While some travel guides state the ethiopian cuisine as something you’d need to get used to, we can say that we totally enjoy the food here in Ethiopia! It is true that options may be limited, but especially in Addis Ababa, we can get everything we need and even as a vegetarian I am be able to find tasty dishes every day (this might be different in rural areas, although Ethiopians are familiar with the concept of fasting – a vegan diet with the exception of fish). Injeras may taste strange to you if you’re only used to white bread, but we are always happy to eat them as they remind us of german sourdough bread.
Fruit, veg and staple foods are usually available on the markets and in small shops in the streets. Few supermarkets sell selected imported foods (like candy, cheese, drinks or canned foods), but it’s rather expensive and options are still very limited. We prefer to rely on local goods.
Small restaurants serve local dishes. While not everything from the menu is always available, you’ll still be able to even get ethiopian versions of pizza, pasta or burgers in many places. In Addis Ababa you’ll also find (expensive) international restaurants.
Anyhow, here’s our selection of what to eat and drink in Ethiopia:
These giant pancakes are made from sour Tef batter and served to any meal any time of day as they serve as a staple food, plate and cutlery all in one. Try them with sauces, or just butter and berbere, and we recommend: The fresher, the better! Black injeras are made from brown tef, taste a little stronger and contain more iron.
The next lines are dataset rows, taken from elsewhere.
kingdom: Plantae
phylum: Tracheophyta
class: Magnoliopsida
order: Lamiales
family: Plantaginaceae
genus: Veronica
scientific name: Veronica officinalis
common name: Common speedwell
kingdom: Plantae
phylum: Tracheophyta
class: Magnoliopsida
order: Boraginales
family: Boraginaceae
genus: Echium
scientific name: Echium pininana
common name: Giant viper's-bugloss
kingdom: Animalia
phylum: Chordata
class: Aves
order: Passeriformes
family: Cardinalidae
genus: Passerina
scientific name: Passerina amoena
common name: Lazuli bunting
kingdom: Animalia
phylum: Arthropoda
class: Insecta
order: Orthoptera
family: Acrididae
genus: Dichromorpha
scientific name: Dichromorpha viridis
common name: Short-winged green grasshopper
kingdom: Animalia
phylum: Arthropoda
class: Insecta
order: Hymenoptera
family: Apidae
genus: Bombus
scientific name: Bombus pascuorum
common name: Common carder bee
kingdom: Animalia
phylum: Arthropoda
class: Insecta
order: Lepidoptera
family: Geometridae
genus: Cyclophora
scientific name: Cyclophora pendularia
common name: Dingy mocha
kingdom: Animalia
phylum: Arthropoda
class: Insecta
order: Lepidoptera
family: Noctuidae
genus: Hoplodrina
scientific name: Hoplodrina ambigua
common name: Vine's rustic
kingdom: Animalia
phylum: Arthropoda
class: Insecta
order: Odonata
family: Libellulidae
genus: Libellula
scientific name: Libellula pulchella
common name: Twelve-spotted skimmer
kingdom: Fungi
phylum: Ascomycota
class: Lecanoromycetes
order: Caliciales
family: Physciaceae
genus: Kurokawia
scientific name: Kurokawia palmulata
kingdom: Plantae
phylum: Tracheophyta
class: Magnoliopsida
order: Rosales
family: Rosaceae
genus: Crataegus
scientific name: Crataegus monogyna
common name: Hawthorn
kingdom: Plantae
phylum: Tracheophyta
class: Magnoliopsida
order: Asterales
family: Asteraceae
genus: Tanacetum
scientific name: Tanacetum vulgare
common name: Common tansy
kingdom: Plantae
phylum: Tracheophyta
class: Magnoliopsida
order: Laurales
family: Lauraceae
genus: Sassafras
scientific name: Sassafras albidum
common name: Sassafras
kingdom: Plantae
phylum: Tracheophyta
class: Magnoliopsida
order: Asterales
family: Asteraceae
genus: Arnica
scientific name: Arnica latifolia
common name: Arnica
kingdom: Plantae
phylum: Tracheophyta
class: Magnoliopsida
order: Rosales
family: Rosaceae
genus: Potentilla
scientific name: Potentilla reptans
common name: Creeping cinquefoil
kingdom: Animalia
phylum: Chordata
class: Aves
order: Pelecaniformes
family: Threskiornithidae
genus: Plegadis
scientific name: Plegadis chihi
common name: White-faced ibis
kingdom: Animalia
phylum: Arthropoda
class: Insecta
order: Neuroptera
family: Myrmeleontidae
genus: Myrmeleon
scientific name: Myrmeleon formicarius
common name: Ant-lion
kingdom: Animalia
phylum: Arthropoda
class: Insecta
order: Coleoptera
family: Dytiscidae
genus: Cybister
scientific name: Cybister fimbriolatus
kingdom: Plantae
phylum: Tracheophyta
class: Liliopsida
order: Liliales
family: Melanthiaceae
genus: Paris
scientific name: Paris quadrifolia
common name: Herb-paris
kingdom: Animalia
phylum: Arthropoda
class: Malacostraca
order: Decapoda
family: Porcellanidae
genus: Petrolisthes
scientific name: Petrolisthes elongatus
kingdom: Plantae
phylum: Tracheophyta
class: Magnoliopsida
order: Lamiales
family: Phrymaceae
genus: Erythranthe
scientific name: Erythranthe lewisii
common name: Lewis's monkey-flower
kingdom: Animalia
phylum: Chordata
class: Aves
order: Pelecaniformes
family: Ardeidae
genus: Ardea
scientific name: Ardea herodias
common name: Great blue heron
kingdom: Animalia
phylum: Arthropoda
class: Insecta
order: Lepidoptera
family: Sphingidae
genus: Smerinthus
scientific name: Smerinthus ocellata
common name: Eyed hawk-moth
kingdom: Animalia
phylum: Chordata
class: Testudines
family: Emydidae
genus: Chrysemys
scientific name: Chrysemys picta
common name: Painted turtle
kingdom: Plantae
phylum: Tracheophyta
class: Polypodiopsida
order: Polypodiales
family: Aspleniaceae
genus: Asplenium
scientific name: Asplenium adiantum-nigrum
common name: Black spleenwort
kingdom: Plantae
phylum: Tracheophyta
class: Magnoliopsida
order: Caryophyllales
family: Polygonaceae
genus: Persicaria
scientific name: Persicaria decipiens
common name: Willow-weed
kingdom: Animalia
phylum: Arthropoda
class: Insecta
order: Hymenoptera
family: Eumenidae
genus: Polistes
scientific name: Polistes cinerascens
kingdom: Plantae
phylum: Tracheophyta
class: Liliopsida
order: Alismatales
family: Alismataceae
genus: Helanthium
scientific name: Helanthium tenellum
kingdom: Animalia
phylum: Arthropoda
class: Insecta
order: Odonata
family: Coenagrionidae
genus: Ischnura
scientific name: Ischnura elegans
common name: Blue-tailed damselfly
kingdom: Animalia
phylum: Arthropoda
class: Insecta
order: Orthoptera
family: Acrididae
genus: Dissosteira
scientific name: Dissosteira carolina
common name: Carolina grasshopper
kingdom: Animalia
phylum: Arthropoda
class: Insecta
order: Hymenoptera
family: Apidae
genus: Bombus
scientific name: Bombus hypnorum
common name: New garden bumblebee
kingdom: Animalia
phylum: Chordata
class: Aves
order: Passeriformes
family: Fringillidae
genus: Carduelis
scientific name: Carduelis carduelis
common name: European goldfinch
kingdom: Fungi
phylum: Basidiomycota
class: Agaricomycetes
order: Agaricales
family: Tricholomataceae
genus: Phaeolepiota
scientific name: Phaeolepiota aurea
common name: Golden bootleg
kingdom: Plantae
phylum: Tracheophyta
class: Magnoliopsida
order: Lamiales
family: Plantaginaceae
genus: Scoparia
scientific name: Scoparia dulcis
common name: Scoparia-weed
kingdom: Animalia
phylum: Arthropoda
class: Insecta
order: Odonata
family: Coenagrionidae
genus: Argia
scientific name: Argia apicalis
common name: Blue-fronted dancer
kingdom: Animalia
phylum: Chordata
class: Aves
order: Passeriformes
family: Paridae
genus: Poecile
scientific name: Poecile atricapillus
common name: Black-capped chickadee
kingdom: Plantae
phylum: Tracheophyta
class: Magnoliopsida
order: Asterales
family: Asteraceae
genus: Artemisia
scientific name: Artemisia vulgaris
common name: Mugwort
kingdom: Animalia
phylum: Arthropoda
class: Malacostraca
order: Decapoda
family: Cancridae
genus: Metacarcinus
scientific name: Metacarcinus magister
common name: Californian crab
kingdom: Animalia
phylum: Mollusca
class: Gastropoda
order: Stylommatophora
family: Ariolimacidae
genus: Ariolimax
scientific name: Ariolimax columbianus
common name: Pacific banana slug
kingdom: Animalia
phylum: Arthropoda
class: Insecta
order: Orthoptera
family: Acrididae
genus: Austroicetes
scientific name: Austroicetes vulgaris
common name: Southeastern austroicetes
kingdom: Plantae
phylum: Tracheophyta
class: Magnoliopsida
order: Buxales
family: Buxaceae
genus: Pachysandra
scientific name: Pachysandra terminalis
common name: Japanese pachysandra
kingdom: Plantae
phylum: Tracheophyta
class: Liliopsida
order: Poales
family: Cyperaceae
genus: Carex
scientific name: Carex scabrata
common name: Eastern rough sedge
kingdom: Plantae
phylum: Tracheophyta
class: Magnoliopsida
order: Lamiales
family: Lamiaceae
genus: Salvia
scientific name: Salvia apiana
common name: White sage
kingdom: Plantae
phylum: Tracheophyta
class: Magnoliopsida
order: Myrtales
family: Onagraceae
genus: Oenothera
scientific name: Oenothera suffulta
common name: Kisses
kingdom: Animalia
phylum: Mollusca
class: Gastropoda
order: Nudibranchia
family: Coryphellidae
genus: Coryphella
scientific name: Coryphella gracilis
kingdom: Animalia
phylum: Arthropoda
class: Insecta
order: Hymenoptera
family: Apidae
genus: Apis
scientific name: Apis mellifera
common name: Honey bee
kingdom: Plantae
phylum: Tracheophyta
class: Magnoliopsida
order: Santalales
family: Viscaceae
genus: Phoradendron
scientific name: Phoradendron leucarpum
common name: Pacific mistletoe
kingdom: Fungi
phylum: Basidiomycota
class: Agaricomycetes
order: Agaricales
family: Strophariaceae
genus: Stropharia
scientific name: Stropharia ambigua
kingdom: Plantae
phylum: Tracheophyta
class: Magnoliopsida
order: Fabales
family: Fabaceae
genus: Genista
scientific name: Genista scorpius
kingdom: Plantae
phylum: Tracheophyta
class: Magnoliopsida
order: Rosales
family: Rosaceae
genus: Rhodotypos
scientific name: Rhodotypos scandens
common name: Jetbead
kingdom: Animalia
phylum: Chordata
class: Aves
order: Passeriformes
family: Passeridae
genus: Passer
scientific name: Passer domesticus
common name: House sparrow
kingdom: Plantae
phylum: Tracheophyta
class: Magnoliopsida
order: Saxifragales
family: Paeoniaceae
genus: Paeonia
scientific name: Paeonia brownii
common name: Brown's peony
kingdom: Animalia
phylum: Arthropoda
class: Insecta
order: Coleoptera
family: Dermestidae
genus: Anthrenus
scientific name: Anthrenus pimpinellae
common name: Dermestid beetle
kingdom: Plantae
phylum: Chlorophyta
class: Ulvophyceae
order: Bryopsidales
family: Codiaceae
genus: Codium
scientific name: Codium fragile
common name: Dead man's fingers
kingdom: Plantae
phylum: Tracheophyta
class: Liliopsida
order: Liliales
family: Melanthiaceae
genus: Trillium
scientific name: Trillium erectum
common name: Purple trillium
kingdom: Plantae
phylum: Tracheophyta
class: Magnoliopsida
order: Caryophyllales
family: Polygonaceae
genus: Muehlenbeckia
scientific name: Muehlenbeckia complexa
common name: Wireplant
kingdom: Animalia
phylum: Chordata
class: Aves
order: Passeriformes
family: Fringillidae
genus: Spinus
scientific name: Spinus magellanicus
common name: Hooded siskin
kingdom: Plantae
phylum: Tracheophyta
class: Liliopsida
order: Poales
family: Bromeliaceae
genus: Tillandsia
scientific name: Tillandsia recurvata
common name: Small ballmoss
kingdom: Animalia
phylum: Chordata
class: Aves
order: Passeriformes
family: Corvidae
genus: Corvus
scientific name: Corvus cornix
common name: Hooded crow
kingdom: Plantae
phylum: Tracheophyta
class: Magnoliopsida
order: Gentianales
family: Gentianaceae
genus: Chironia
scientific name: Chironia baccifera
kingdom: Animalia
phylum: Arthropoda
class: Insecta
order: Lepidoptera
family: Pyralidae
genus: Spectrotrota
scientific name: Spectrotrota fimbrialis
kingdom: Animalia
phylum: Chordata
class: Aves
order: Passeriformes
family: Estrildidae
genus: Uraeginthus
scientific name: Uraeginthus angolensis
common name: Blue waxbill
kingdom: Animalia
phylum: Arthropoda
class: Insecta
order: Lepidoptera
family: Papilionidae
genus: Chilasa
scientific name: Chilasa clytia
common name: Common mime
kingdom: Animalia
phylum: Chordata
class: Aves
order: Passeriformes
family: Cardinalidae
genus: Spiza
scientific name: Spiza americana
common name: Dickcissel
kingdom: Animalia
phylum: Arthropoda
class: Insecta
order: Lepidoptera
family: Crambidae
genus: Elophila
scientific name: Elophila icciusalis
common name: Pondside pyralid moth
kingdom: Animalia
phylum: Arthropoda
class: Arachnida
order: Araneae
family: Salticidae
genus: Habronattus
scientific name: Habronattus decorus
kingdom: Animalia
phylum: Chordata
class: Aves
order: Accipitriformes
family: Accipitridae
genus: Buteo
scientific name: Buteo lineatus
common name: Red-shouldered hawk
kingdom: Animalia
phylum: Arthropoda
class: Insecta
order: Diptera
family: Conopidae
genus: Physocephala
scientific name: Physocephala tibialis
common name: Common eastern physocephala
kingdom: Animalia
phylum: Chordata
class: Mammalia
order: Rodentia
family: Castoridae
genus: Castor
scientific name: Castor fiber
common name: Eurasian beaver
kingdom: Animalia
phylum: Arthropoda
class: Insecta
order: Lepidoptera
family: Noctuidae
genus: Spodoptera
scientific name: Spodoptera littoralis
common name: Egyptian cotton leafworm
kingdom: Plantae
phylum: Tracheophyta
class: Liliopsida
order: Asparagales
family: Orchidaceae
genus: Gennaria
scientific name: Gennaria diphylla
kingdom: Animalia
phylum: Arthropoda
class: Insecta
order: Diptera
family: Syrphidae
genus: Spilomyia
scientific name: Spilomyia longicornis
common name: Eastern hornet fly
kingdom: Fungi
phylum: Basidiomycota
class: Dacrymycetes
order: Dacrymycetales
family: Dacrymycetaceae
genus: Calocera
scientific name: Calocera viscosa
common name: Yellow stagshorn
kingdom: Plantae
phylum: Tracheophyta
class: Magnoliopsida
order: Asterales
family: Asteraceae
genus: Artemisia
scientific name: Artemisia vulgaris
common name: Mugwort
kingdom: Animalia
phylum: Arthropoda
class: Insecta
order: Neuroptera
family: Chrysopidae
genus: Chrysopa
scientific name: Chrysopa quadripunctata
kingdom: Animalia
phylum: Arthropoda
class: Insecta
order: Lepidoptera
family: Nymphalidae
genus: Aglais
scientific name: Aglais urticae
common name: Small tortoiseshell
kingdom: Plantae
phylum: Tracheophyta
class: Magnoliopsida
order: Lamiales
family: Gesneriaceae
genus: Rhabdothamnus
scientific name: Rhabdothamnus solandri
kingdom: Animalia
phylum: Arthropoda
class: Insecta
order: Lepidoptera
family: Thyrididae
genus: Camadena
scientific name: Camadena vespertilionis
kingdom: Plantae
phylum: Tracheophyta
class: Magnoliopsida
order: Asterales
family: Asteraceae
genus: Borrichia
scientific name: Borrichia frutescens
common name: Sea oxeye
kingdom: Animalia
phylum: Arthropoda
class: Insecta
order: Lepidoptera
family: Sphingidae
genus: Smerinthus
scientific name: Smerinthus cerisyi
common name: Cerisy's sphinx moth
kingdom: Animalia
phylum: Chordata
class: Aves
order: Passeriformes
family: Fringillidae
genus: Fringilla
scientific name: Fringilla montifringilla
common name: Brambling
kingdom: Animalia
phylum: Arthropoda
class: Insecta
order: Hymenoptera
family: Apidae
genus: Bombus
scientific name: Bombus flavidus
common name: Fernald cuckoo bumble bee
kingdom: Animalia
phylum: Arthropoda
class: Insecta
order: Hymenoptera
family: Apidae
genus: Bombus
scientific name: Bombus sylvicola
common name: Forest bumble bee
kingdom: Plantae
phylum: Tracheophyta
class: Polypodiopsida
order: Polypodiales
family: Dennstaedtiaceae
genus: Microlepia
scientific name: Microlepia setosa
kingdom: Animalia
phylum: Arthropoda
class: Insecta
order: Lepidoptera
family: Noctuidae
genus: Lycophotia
In Ethiopia, coffee -buna- is everyday passion. It’s all around and best to try in tiny coffee places anywhere in town- nothing but a small hut or house with a few stools and shaky tables. A coffee ceremony takes its time: First, the coffee beans are being roasted, and the dark beans are passed around so everyone can enjoy the scent. Then, the beans are ground and then cooked in a special coffee jug, the Jebena, on the fire. The same coffee powder is used for three rounds of coffee, the first one being the strongest. Small cups of coffee are filled brimfull. Taking one or two spoons of sugar and some rue herbs in it is common, but milk is rather rare (and milk powder is often used instead of fresh milk). The coffee is sometimes served with fendisha, popcorn, and incence is usually placed on the coffee table.
On fasting days (every Wednesday and Friday, but also during several weeks before big holidays), orthodox christians in Ethiopia eat (almost) vegan. Butcher’s shops will be closed (except for the muslim places that sell halal meat and are marked with a moon instead of a cross). Even milk and eggs will be hard to find. Restaurants do not serve meat, but the Bayenetu, meaning “some of every kind” is delicious! It’s basically an Injera topped with different kinds of veggie sauces and curries (made from lentils, chickpeas, beans, carrot, potatoes, pepper, cabbage, spinach and beetroot). In Ethiopia, you eat with your hands, ripping of parts of the injera with your right hand and using it to grab some sauce with it.
Made from honey, tea and water, this beverage is left to ferment for a couple of days. It may not sound too delicious, but it’s a sweet drink! There is bottled tej, but the homemade versions are more popular. Tej bars serve this beverage in traditional flasks.
Pasta and Pizza
Ethiopians make reasonable and tasty pasta and pizza! Rather spicy, these dishes are available with or without meat, and with or without cheese (fasting pizza), and either served with bread or injera, just in case you didn’t get enough carbs already. (We know the Lonely Planet calls ethiopian pasta “sloppy” and even “disgusting”, and as much as we appreciate and respect their travel guides, this information is just not true in our eyes.)
This anise spirit is strong and tasty and often served on holidays – even for breakfast. Cheers!
Especially on special occasions, a chicken is slaughtered for doro wot. The sauce contains onions, berbere, oil, and butter, and the hicken parts are cooked in it. This spicy and delicious dish is, of course, served with injera.
Another vegetarian, and on fasting days vegan dish is Shirro Tegabino, a thick sauce made from pulse meal, onions, tomatoes, oil, spices and sometimes butter. It tastes a bit like a spicy, hot version of hummus and is served in a small pot, still cooking. It’s eaten with injera.
Tibs Firfir is chopped beef and raw onions in a spicy sauce, usually served on a stove so it continues cooking when served along with injera. If you eat meat, you should try this dish.
To be honest, we haven’t quite figured out what T’älla actually is. We sense it must be some kind of alcoholic drink, that is also often homemade, using water and hops. Although this one’s not our favourite, it for sure is a cultural experience of Ethiopia!